Both Keep and Notes Are Collaborative
On Apple Notes, you can collaborate with others on notes and folders through an editing or viewing link which you can share on apps like Mail or Messages. You can also use the @Mentions feature to better collaborate with a team member.
To collaborate with a team member (or multiple) on a Keep note in real-time, you can share a collaboration link that lets them edit notes and lists. You can even share your note with a Family Group instead of sharing a link with everyone individually.
What’s Best for You?
As someone who is deeply immersed in the Apple ecosystem and regularly uses Apple Notes to write my project and school notes, I find that Apple’s app is best suited for someone who enjoys the benefits of a native app, Apple’s approach to interface design, and iCloud sync that it brings. Notes can seem pretty basic at first, but it’s a powerful note-taking app that supports a broad range of attachments and styles of note-taking. Its simplicity is a feature, not a drawback.
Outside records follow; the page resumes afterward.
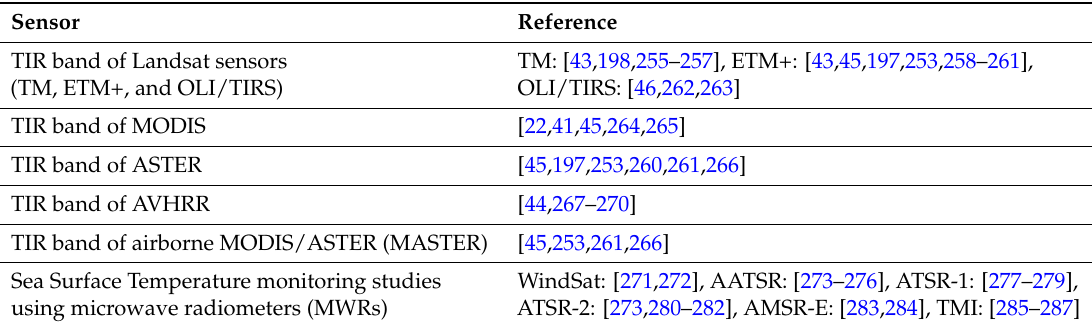
Table 10. Infrared thermal band applications to quantify the water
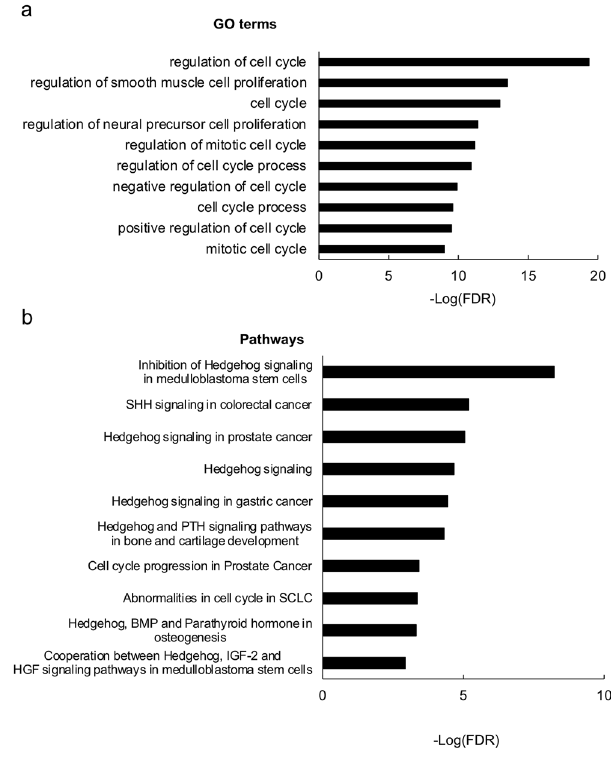
Fig. 2 GO terms and biological pathways related to cell cycle or hedgehog signaling that are enriched among TR-bound genes in intestine. a Top 10 enriched GO terms related to cell cycle. The GO terms that were enriched among genes bound by TR in the wild-type intestine were ranked based on FDR as shown in Supplementary Data 5. The most signi fi cant GO terms related to cell cycle were plotted here (see Supplementary Data 18 for raw data). b Top 10 enriched pathways related to cell cycle or hedgehog signaling. The biological pathways that were enriched among genes bound by TR in the wild-type intestine were ranked based on FDR as shown in Supplementary Data 6. The most signi fi cant pathways related to cell cycle or hedgehog signaling were plotted here (see Supplementary Data 19 for raw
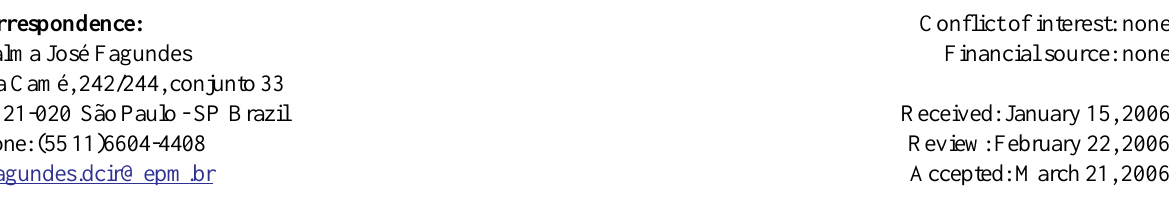
Color figure available from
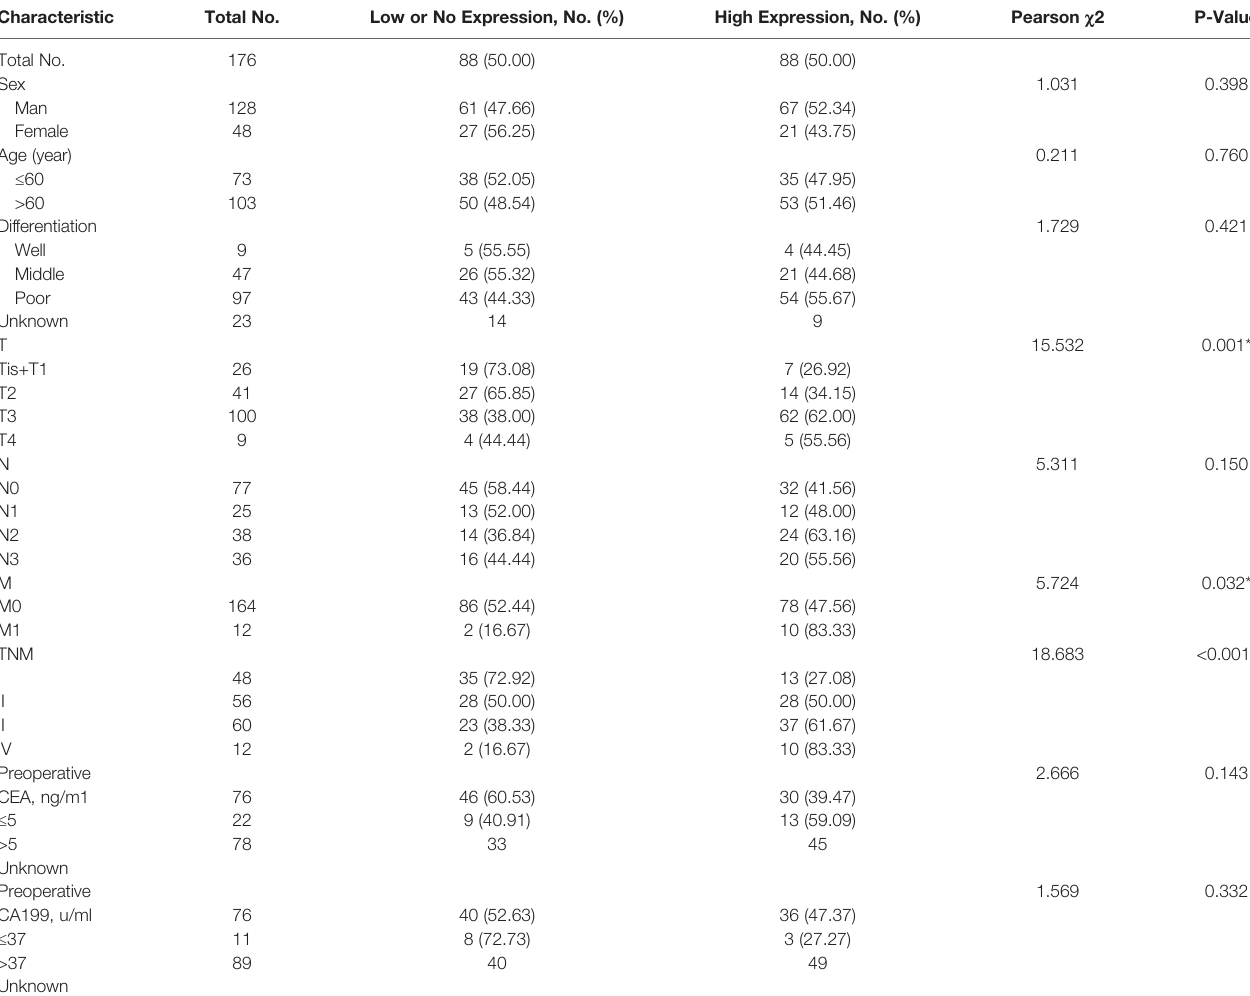
TABLE 1 | Association of glycoprotein a repetitions predominant (GARP) expression levels with clinicopathological characteristics in patients with gastric cancer. Characteristic Total No. Low or No Expression, No. (%) High Expression, No. (%) Pearson c 2 P-Value Total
Google Keep, with its unfortunate lack of a Mac app, still does a good job of helping you create simple lists, picture-first notes, Freeform-style drawings, and notes with simple yet fun backgrounds. If you heavily rely on Google Docs for research or writing, Keep also helps with quick collaboration between, say, your rough notes and a paper you might be working on. I would not use Keep for detailed, complex notes, but for short, snappy, and visual-first notes. It’s also great if you want a hybrid note-taking and reminder app.
Both apps are valid choices, depending on what you are looking for but which you find most suitable will likely depend on the type of notes you take.